For more information and tips for troubleshooting, please check the GROMACS
website at http://www.gromacs.org/Documentation/Errors

The problem is that hwloc version needed by the AWS OpenMPI is not API compatible with the one used by GROMACS. Hopefully a corner case...

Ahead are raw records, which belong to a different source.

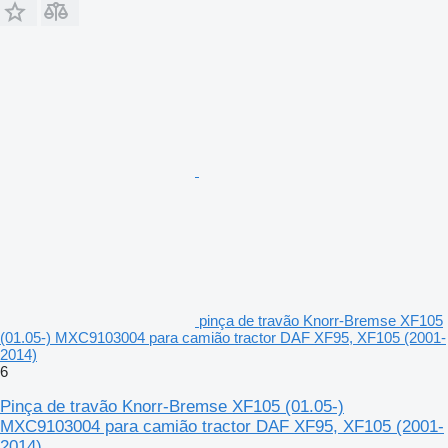
pinça de travão Knorr-Bremse XF105
(01.05-) MXC9103004 para camião tractor DAF XF95, XF105 (2001-
2014)
6
Pinça de travão Knorr-Bremse XF105 (01.05-)
MXC9103004 para camião tractor DAF XF95, XF105 (2001-
2014)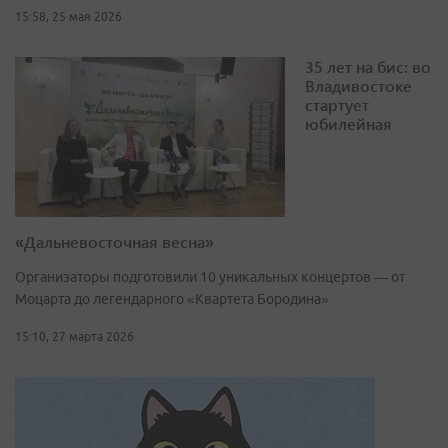
15:58, 25 мая 2026
35 лет на бис: во
Владивостоке
стартует
юбилейная
«Дальневосточная весна»
Организаторы подготовили 10 уникальных концертов — от
Моцарта до легендарного «Квартета Бородина»
15:10, 27 марта 2026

Job script for latency/bandwidth ``` #!/bin/bash -x #SBATCH --time=00:20:00 #SBATCH --ntasks-per-node=1 #SBATCH --cpus-per-task=1 #SBATCH --nodes=2 module load OSU-Micro-Benchmarks ldd $(which osu_latency) mpirun -n 2 osu_latency mpirun -n 2 osu_bw export LD_PRELOAD=/opt/amazon/openmpi/lib64/libmpi.so.40:/opt/amazon/openmpi/lib64/libopen-rte.so.40:/opt/amazon/openmpi/lib64/libopen-pal.so.40:/lib64/libhwloc.so.5:/lib64/libevent_core-2.0.so.5:/lib64/libevent_pthreads-2.0.so.5:/lib64/libnl-3.so.200:/lib64/libnl-route-3.so.200 ldd $(which osu_latency) /opt/amazon/openmpi/bin/mpirun -n 2 osu_latency /opt/amazon/openmpi/bin/mpirun -n 2 osu_bw ```
Job script for GROMACS test ``` #!/bin/bash -x #SBATCH --time=00:20:00 #SBATCH --ntasks-per-node=24 #SBATCH --cpus-per-task=2 #SBATCH --nodes=2 export OMP_NUM_THREADS=$SLURM_CPUS_PER_TASK module load GROMACS rm logfile.log ener.edr ldd $(which gmx_mpi) mpirun -n 48 gmx_mpi mdrun -s ion_channel.tpr -maxh 0.50 -resethway -noconfout -nsteps 20000 -g logfile -dlb yes export LD_PRELOAD=/opt/amazon/openmpi/lib64/libmpi.so.40:/opt/amazon/openmpi/lib64/libopen-rte.so.40:/opt/amazon/openmpi/lib64/libopen-pal.so.40:/lib64/libhwloc.so.5:/lib64/libevent_core-2.0.so.5:/lib64/libevent_pthreads-2.0.so.5:/lib64/libnl-3.so.200:/lib64/libnl-route-3.so.200 ldd $(which gmx_mpi) rm logfile.log ener.edr /opt/amazon/openmpi/bin/mpirun -n 48 gmx_mpi mdrun -s ion_channel.tpr -maxh 0.50 -resethway -noconfout -nsteps 20000 -g logfile -dlb yes ```
ocaisa commented 3 years ago

Regarding hwloc, it is wise that we inspect the ABI of the version that gets pulled in with MPI and check it's compatibility with the version that EESSI uses (https://www.open-mpi.org/projects/hwloc/doc/v2.4.0/a00364.php#faq_version_abi). The issue is likely to arise with older underlying OSes (like CentOS7), we don't need to fail out (since this would only affect packages that rely on MPI and have a hwloc dependency) but we should probably write a warning that this issue may arise.